ОглавлениеНазадВпередНастройки
Добавить цитату

8. Вирус жизни

конец декабря 2133 года. Земля, Тихий Океан, Остров Мауи, «Вилла науки»


«Приветствую вас в раю!» – сообщал нам первый рекламный плакат на подлете к научному центру. На следующем красовалась улыбающаяся голографическая девушка в красном бикини и шапочке Санта-Клауса. Под ее загорелой фигуркой была надпись: «С наступающим 2134 годом!». Она помахала нам рукой, провожая на посадку.

Наш корабль дугой прошелся над водой, такой прозрачной и голубой, что на ходу хотелось прыгнуть в ее сверкающие брызги и прохладу. До горизонта, туда, где виднелся одинокий столбик маяка, протянулся пляж с белоснежным, как сахар, песком и грядой пальм, широких и мохнатых. Их толстые листья, напитанные влагой и солнцем, сверкали зеленым глянцем. За ними в дымке низко висящих облаков поднимался силуэт двух сросшихся вулканов, с незапамятных времен украшающий местный океанический пейзаж.

Мы приземлились на острове Мауи у виллы, террасами ухоженных крыш и переходов уходящей к морю, стеклянные двери которой гостеприимно отворились, и люди в белых халатах, одетые поверх дорогих костюмов, вышли к нам навстречу.

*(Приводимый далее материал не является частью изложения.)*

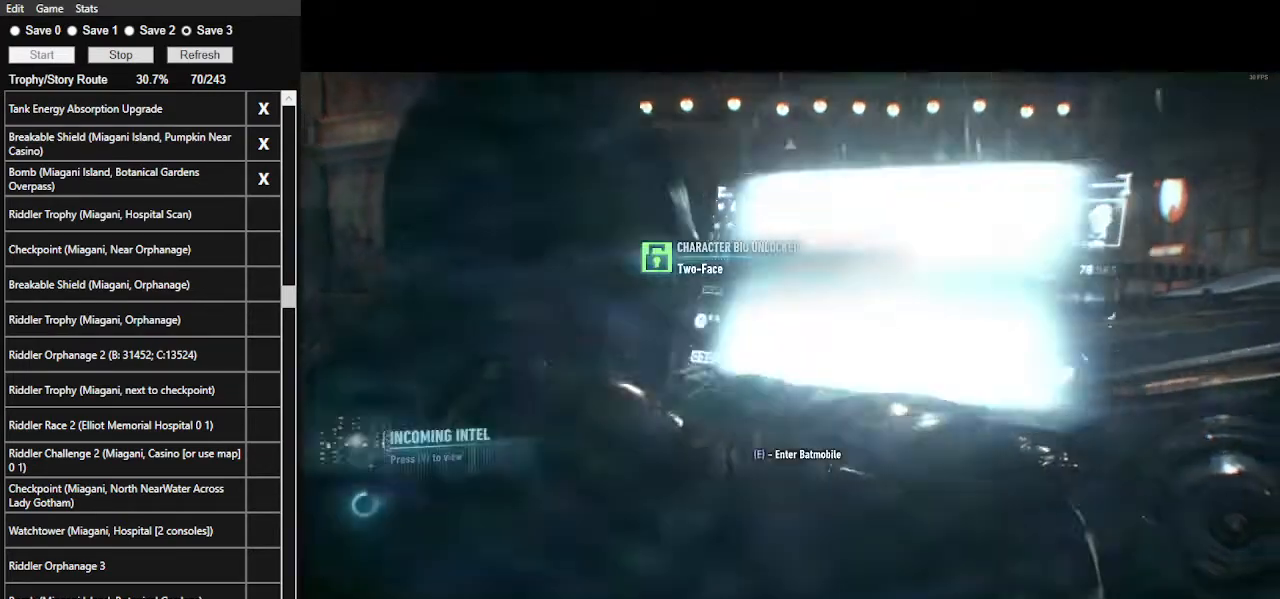
{"keys": [], "mouse": [], "events": []}
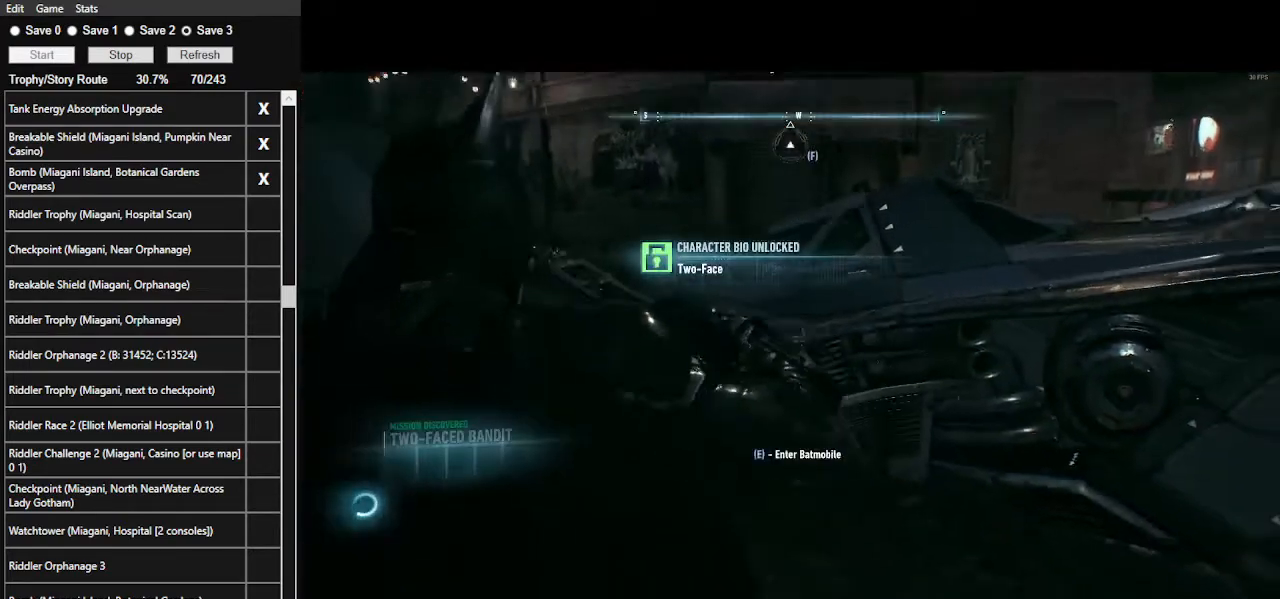
{"keys": [], "mouse": [], "events": []}
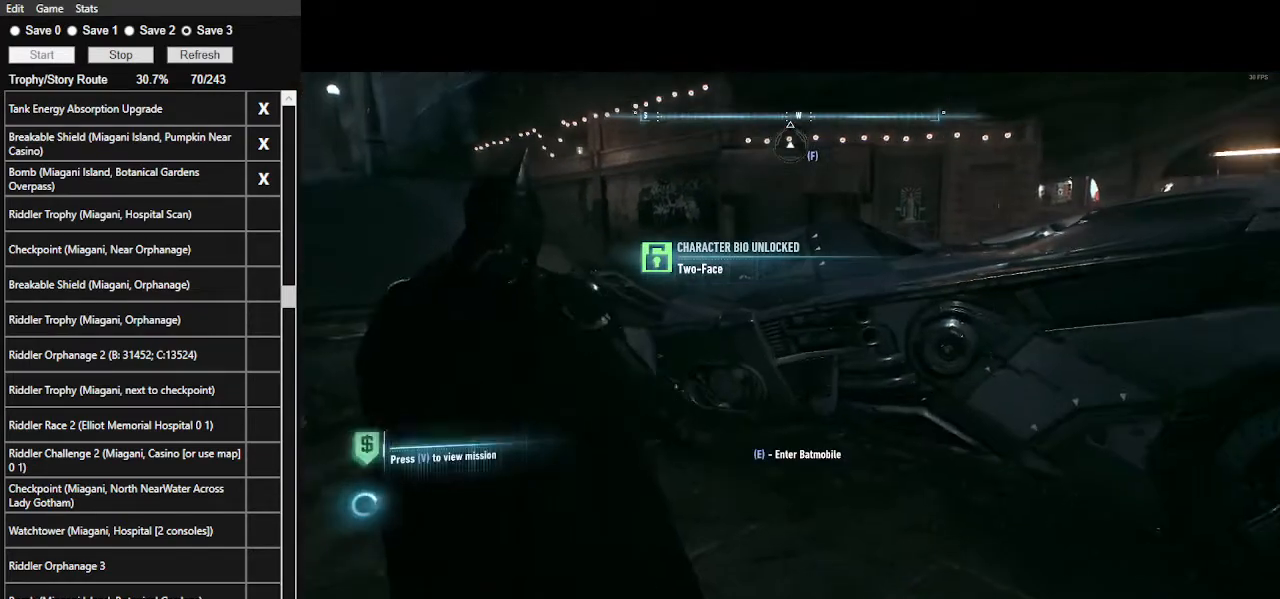
{"keys": [], "mouse": [], "events": []}
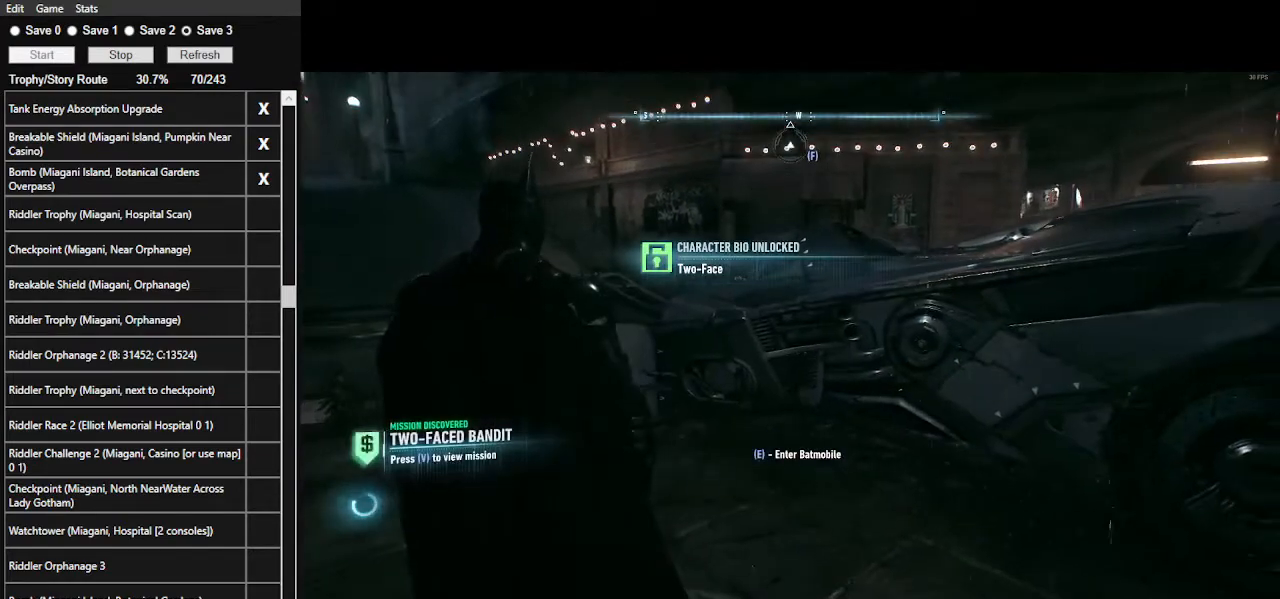
{"keys": [], "mouse": [], "events": []}
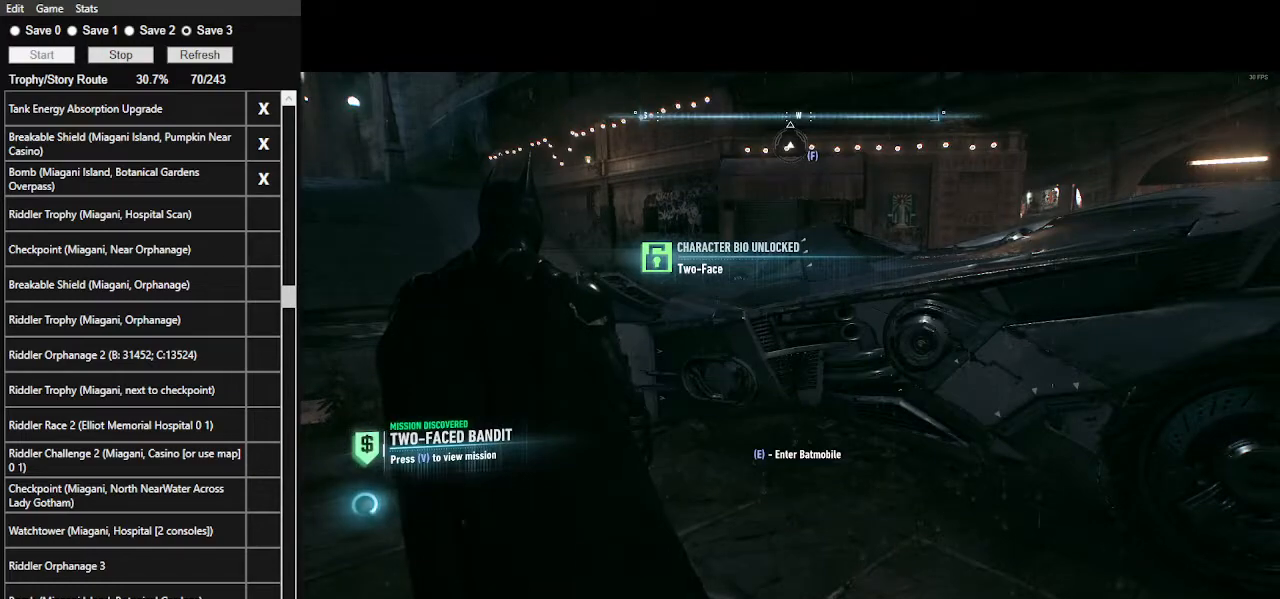
{"keys": [], "mouse": [], "events": []}
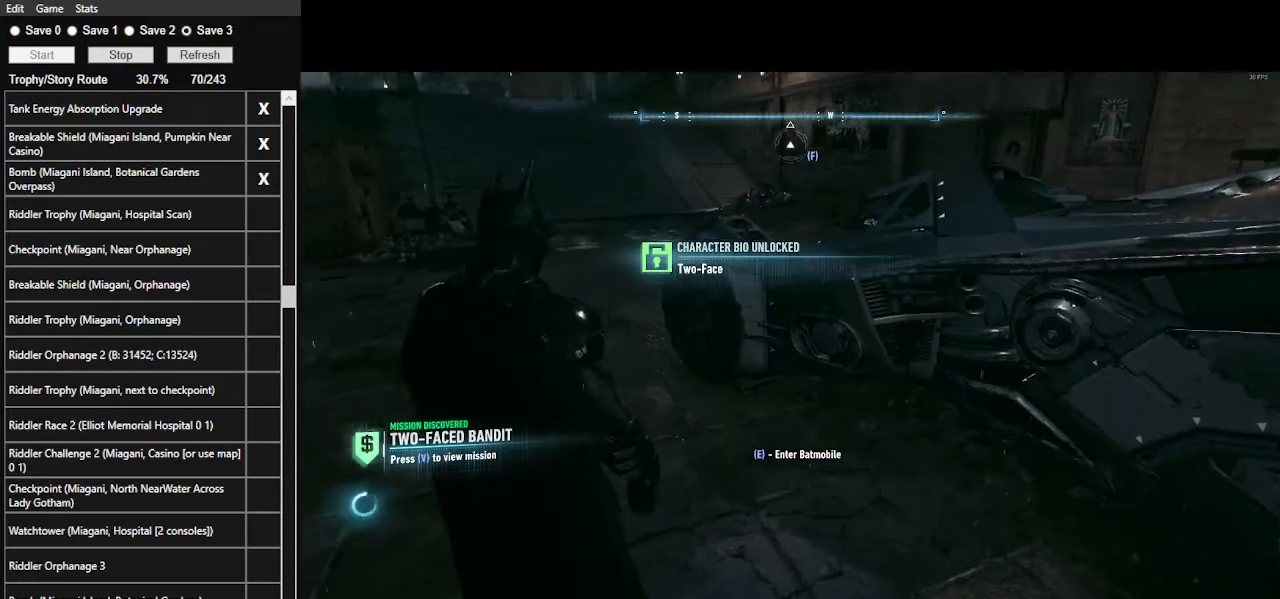
{"keys": [], "mouse": [], "events": []}
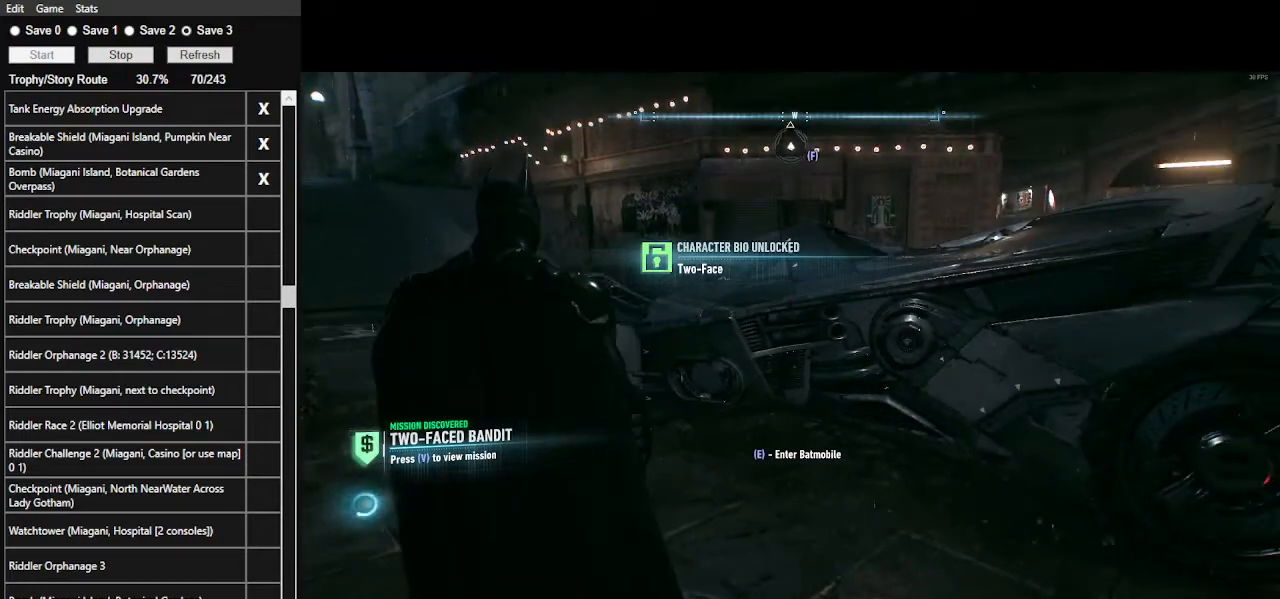
{"keys": [], "mouse": [], "events": []}
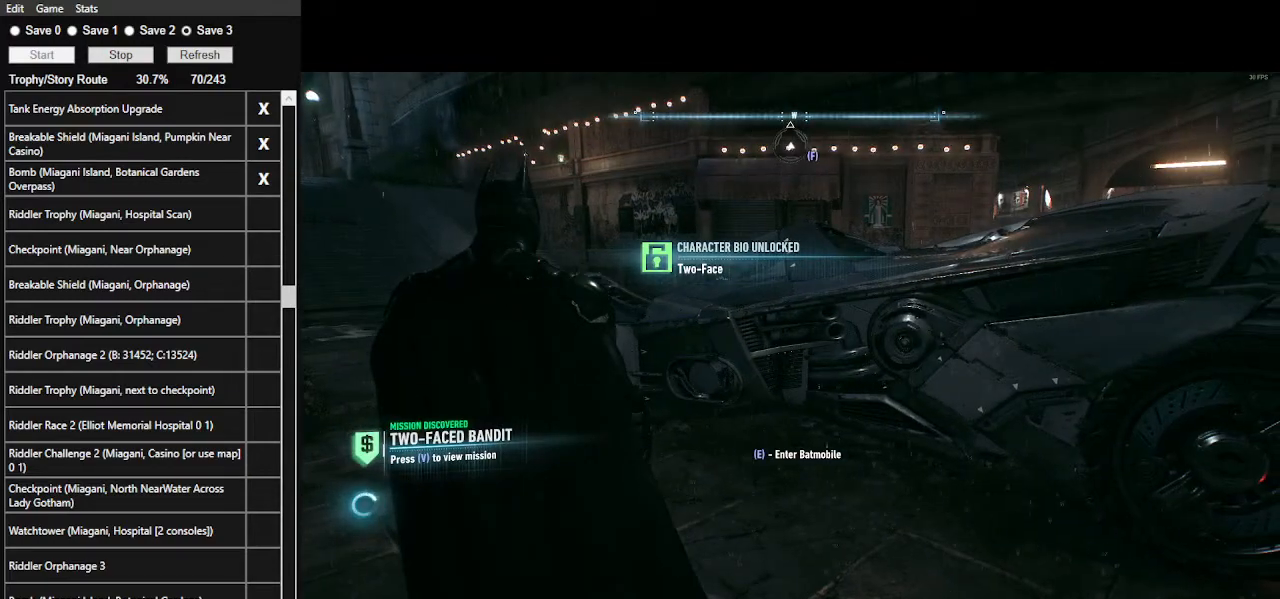
{"keys": [], "mouse": [], "events": []}
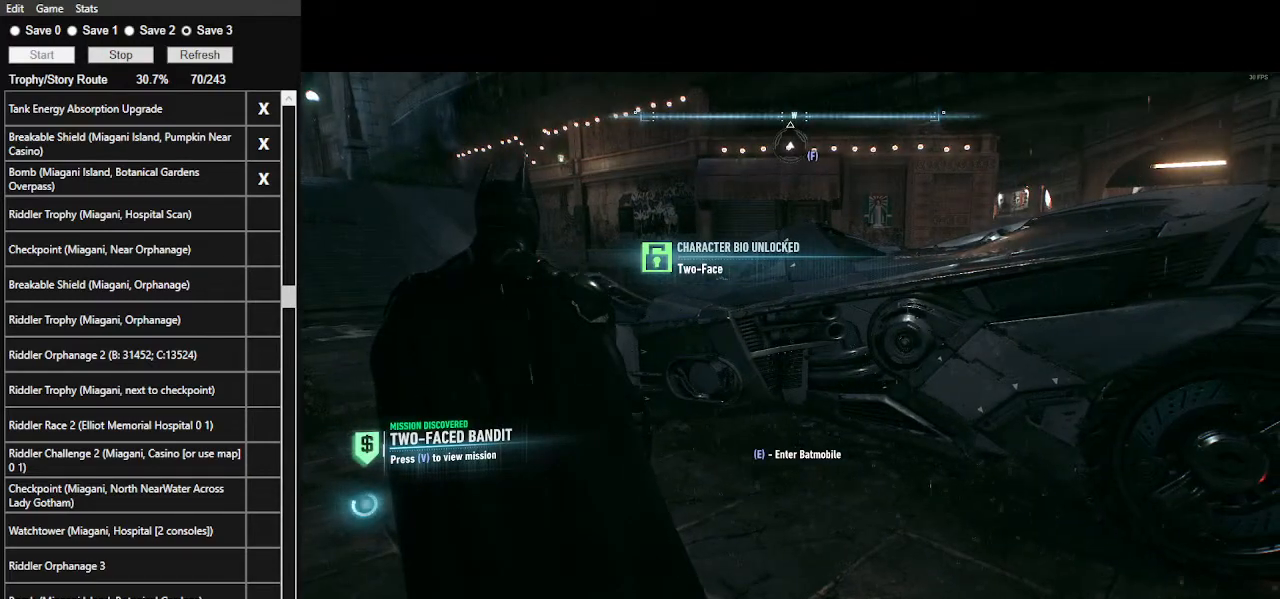
{"keys": [], "mouse": [], "events": []}
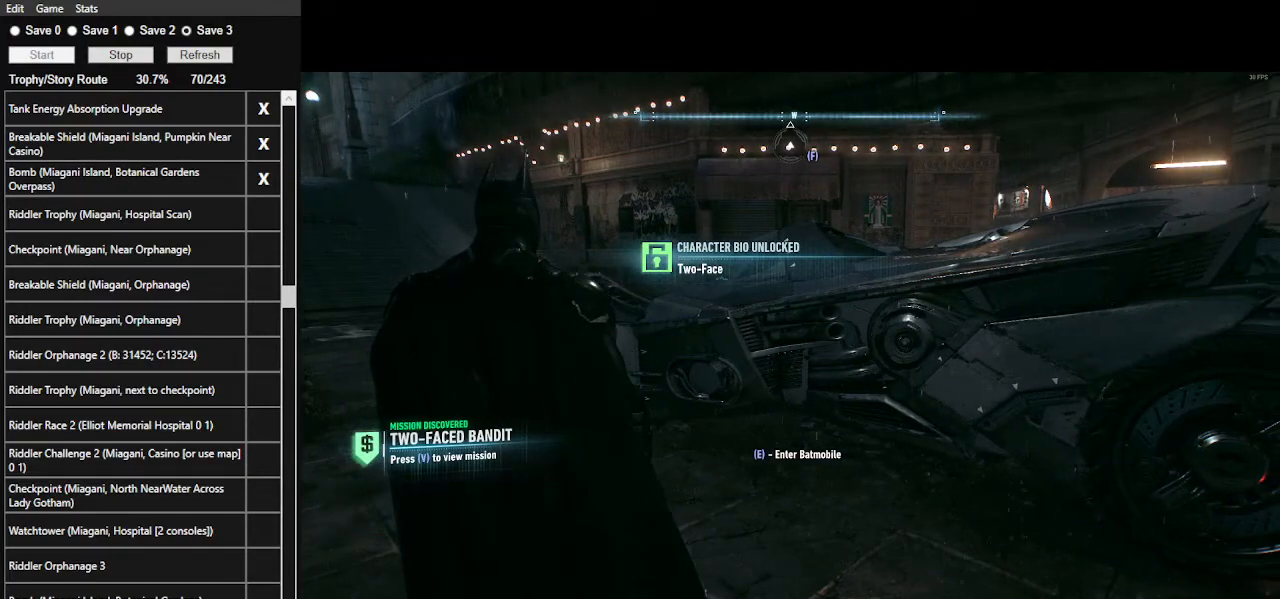
{"keys": [], "mouse": [], "events": []}
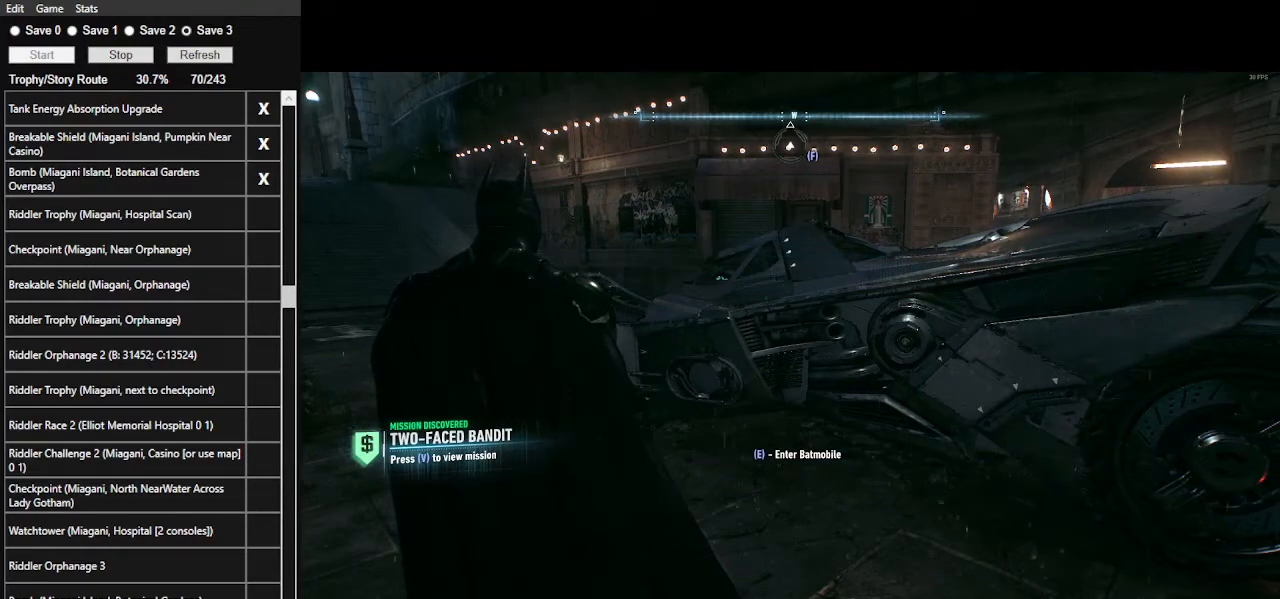
{"keys": [], "mouse": [], "events": [[134, "equals", "down"], [300, "equals", "up"]]}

Первый, кудрявый, казался гигантского роста и недюжинного телосложения. Я сразу определил в нем Николаса Патероса. Николас был потомственный грек, возглавляющий на Мауи научную лабораторию. С первого взгляда поражало несоответствие его реального, известного мне из досье хранителей, возраста и внешнего вида. По данным хранителей, ему было за шестьдесят, но вся его внешность как бы свидетельствовала в пользу достижений современной медицины. Он улыбался белоснежной улыбкой и махал нам широченной рукой, поправляя густые черные кудри, спадающие на вспотевший от жары и волнения лоб. Его кожа была гладкая и бархатистая, а цвет лица здоровый и розовый, как у младенца. При всем своем желании я бы не дал ему больше тридцати. Впрочем, я уже начинал привыкать к удивительному долголетию обитателей этого мира.

– Приветствую вас в раю! – обратился он к нам, цитируя надпись с плаката. – Меня зовут Николас, я возглавляю проект «Вирус жизни», и мне доставит большое удовольствие, если вы не откажитесь посетить мою презентацию.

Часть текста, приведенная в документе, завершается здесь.